JOB: Locate all lines in the data below that hold "assign" and show them.

[Plain-text engineering files]
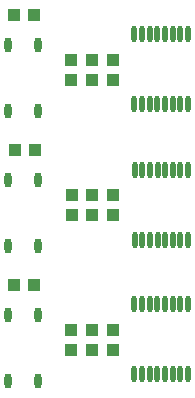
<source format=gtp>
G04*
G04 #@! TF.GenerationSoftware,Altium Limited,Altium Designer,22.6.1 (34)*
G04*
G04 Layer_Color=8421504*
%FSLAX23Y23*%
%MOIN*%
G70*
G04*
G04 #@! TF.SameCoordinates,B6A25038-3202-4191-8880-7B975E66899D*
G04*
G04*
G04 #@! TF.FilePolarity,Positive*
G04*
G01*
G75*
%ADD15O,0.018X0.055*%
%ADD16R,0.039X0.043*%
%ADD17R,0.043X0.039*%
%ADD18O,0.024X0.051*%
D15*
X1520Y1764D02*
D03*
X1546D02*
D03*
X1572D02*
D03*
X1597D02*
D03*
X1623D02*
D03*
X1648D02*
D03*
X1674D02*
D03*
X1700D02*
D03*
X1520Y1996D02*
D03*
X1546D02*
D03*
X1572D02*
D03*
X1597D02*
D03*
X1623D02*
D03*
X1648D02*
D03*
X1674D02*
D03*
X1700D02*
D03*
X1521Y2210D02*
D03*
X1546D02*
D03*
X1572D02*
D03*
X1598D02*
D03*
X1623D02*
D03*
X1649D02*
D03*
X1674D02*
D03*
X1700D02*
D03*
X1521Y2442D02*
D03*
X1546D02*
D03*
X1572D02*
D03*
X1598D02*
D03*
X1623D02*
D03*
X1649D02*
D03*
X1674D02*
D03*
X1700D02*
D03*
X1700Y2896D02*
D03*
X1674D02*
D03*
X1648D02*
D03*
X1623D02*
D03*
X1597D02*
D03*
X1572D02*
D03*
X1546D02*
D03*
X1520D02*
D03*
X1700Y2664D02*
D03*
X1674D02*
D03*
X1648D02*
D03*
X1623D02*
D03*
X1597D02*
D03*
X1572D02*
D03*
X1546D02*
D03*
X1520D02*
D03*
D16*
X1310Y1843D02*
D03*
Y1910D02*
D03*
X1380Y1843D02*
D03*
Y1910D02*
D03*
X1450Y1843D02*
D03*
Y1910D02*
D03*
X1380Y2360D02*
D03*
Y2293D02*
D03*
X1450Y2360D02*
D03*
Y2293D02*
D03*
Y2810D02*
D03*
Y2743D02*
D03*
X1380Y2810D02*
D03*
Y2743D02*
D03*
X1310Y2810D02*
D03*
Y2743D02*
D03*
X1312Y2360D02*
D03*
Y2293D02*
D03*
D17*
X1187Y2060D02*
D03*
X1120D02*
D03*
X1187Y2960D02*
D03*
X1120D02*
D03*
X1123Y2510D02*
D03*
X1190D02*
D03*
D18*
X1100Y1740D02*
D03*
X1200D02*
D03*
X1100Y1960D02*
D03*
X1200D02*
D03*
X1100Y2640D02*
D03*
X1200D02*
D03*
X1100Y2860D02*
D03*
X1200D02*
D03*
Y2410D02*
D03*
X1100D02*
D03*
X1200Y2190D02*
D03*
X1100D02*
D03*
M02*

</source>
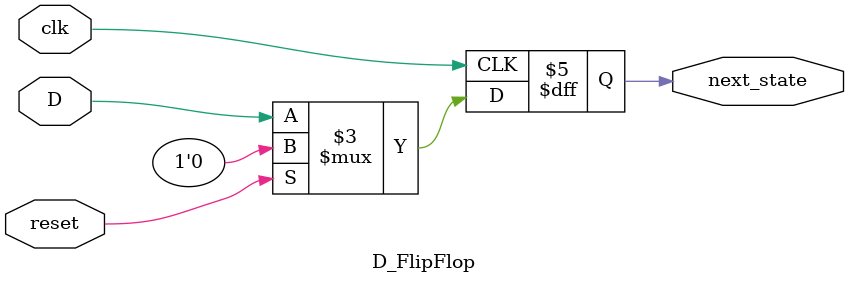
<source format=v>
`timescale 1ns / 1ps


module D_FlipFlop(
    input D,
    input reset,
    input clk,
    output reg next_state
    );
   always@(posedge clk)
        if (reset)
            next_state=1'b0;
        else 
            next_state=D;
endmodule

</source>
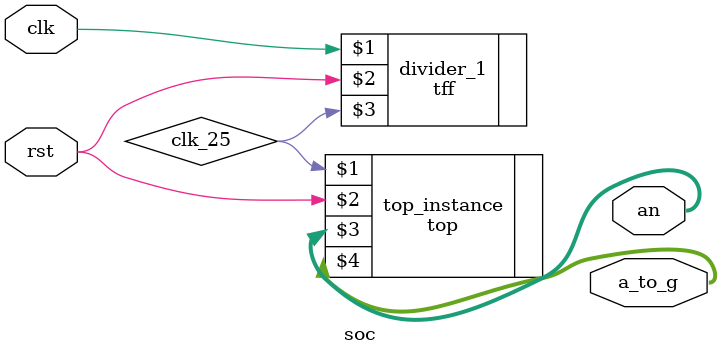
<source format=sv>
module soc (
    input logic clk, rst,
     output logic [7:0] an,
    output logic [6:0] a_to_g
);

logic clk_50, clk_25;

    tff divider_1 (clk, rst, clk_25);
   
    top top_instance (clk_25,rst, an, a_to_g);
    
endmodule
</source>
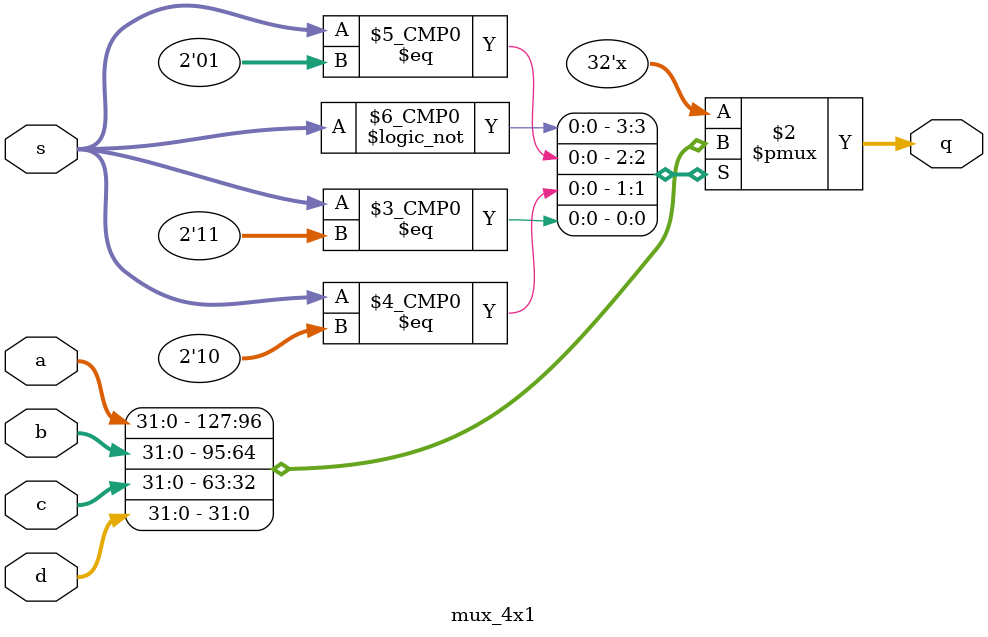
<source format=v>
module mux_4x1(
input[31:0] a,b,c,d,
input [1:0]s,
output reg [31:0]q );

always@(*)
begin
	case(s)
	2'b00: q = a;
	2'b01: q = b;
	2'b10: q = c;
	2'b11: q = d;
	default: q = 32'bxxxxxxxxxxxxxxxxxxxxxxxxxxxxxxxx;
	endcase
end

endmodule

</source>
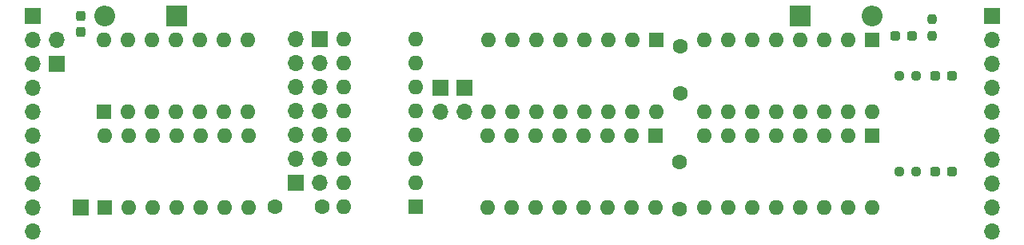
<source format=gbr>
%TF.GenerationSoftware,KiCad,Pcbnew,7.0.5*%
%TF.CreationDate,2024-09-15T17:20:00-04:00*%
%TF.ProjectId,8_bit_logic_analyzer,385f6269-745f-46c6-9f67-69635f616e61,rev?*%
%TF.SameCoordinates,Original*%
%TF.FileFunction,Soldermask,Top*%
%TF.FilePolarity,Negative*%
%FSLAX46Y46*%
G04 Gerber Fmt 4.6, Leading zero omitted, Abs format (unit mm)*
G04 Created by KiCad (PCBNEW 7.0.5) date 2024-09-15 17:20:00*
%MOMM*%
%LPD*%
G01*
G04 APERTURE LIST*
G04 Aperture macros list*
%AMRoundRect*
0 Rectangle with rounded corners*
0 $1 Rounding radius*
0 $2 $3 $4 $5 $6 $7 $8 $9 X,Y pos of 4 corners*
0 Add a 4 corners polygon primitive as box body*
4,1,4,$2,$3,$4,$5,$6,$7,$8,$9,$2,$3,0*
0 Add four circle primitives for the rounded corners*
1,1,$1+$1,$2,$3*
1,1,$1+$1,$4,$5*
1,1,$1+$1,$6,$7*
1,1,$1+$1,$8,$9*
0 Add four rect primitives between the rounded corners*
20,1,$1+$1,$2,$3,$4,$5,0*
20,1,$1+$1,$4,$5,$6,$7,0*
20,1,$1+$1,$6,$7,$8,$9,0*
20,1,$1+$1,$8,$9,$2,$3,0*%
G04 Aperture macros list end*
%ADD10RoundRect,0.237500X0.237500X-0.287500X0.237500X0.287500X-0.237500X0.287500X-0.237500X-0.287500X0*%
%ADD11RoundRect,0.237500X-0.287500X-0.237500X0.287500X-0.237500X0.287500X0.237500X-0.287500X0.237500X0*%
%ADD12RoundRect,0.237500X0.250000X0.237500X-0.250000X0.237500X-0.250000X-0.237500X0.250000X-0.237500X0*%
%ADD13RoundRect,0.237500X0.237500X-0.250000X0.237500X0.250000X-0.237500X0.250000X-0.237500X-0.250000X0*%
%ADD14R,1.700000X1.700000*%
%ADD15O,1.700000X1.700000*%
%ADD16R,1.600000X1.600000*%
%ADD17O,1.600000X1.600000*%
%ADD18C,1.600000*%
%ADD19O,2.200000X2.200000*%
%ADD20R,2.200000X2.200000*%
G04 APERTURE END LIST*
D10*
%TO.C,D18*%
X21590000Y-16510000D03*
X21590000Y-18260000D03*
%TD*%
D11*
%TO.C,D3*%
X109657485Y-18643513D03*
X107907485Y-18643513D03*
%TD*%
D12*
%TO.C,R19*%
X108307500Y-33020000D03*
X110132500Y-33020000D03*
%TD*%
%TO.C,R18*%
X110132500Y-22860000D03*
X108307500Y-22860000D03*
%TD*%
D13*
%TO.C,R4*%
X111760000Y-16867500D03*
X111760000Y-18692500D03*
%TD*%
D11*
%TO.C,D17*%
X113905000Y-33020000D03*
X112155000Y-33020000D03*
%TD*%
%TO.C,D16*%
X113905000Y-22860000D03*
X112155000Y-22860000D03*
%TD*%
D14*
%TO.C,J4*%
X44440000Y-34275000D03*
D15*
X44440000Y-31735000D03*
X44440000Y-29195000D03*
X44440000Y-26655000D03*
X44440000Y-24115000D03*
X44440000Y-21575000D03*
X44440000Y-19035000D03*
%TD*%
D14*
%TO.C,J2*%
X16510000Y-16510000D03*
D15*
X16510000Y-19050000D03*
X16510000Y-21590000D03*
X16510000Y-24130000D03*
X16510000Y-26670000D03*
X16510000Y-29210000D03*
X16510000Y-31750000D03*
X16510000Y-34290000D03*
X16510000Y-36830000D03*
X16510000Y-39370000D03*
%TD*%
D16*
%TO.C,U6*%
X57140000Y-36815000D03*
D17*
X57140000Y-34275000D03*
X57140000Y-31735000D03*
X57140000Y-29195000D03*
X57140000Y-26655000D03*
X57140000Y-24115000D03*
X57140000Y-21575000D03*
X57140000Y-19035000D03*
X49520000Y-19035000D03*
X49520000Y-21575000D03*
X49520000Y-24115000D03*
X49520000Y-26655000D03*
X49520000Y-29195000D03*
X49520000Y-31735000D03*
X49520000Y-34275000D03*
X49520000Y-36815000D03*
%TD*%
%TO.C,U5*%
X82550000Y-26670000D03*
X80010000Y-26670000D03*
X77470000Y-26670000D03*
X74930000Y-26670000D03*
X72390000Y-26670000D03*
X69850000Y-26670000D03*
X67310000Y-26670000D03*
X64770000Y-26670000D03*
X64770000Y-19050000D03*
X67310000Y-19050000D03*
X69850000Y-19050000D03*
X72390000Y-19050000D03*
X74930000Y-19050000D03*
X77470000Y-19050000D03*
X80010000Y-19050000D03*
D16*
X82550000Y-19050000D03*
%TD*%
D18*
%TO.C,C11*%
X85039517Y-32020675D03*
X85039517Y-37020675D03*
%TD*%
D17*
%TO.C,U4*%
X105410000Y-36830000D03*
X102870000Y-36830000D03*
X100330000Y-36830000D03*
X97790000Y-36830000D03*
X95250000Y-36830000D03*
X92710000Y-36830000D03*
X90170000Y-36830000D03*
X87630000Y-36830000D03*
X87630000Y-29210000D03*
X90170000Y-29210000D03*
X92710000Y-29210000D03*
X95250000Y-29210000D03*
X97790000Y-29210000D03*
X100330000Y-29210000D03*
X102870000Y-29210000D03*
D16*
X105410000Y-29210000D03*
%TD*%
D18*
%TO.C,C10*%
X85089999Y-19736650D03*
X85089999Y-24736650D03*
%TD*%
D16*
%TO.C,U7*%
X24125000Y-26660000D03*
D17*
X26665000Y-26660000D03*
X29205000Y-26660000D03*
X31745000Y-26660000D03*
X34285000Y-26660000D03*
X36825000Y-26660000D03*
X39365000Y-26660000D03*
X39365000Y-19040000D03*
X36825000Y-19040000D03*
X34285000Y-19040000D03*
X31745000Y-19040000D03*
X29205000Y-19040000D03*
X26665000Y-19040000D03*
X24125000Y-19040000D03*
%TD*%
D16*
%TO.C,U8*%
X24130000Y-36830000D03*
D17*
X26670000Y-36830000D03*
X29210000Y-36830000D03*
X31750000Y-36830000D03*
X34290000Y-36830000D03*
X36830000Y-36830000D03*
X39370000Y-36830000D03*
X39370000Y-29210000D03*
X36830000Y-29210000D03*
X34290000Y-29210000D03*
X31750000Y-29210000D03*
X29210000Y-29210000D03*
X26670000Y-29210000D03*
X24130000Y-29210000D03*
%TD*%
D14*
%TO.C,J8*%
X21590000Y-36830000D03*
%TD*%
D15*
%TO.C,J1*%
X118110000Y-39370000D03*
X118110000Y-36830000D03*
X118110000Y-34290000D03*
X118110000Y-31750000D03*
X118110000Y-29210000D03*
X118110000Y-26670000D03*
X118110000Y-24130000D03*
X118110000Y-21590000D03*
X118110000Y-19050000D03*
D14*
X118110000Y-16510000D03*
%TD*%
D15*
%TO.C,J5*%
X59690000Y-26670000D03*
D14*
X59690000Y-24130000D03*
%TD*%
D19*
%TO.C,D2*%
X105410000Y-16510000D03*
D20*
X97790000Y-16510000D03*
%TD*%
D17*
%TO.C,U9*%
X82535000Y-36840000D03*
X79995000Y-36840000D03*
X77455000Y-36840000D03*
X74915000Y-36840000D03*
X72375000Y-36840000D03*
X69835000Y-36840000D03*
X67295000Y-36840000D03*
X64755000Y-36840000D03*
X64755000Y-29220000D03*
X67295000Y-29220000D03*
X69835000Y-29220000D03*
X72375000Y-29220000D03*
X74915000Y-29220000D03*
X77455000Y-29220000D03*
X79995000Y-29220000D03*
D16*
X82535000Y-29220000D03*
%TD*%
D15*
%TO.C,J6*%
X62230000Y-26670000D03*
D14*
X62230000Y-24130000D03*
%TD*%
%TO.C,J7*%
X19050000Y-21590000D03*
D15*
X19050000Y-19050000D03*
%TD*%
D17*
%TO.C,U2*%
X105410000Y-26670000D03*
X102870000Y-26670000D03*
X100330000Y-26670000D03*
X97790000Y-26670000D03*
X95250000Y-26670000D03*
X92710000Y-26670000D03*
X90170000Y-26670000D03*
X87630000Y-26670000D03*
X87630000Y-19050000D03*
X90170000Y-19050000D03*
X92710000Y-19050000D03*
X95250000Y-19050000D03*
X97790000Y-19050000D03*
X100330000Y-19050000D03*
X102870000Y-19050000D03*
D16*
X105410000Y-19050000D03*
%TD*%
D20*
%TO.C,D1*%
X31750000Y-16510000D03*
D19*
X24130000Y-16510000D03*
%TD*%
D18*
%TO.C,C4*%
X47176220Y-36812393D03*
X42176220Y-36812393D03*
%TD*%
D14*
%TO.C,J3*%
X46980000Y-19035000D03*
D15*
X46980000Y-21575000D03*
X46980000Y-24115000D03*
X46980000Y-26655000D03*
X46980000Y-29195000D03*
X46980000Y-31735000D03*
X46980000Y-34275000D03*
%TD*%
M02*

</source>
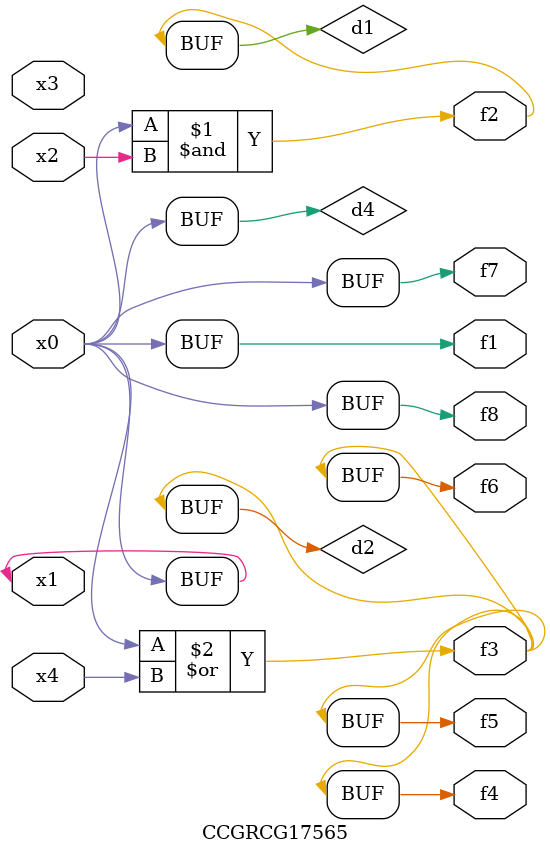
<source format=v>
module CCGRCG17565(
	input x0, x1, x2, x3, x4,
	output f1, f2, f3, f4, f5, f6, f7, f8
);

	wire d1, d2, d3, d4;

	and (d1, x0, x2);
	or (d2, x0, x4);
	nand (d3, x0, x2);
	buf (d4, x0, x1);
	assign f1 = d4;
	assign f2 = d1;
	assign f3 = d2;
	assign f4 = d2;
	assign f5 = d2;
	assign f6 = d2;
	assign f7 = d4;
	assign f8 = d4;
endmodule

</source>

ANSWER TO THE EXERCISE:
	assign f1 = d4;
	assign f2 = d1;
	assign f3 = d2;
	assign f4 = d2;
	assign f5 = d2;
	assign f6 = d2;
	assign f7 = d4;
	assign f8 = d4;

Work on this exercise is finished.